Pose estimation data
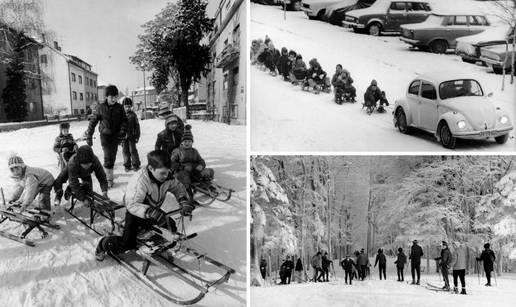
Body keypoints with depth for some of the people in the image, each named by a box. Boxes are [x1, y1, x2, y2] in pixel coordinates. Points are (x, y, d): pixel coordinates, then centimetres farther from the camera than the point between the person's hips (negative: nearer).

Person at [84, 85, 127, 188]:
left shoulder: (119, 107, -2)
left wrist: (122, 130, -17)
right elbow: (93, 121, -1)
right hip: (105, 135, -2)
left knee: (113, 157, 11)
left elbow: (124, 120, 0)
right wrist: (89, 136, -3)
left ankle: (109, 173, 32)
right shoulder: (101, 107, -6)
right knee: (107, 157, -9)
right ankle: (109, 179, -2)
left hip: (116, 136, 2)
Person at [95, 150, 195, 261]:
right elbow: (132, 204, -38)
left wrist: (183, 200, -24)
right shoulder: (139, 180, -38)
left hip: (154, 209, 6)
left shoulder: (167, 177, -19)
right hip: (135, 213, -6)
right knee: (128, 244, -14)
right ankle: (103, 244, 15)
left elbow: (178, 187, -3)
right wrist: (150, 212, -51)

WHAT IS REQUIRED
Reproduce all of the material above line for line, omitting the pictures.

EXERCISE SOLUTION
Body keypoints with depth for some of the people in the image, each named by a box. Boxes are [x1, y1, x2, y2] in pixel coordinates. Points are (x, y, d): pixel coordinates, then centimetres farther from the camera than the point between the person's hips (negative: nearer).

Person at [84, 85, 127, 188]:
left shoulder: (119, 107, -2)
left wrist: (122, 130, -17)
right elbow: (93, 121, -1)
right hip: (105, 135, -2)
left knee: (113, 157, 11)
left elbow: (124, 120, 0)
right wrist: (89, 136, -3)
left ankle: (109, 173, 32)
right shoulder: (101, 107, -6)
right knee: (107, 157, -9)
right ankle: (109, 179, -2)
left hip: (116, 136, 2)
Person at [95, 150, 195, 261]:
right elbow: (132, 204, -38)
left wrist: (183, 200, -24)
right shoulder: (139, 180, -38)
left hip: (154, 209, 6)
left shoulder: (167, 177, -19)
right hip: (135, 213, -6)
right knee: (128, 244, -14)
right ankle: (103, 244, 15)
left elbow: (178, 187, -3)
right wrist: (150, 212, -51)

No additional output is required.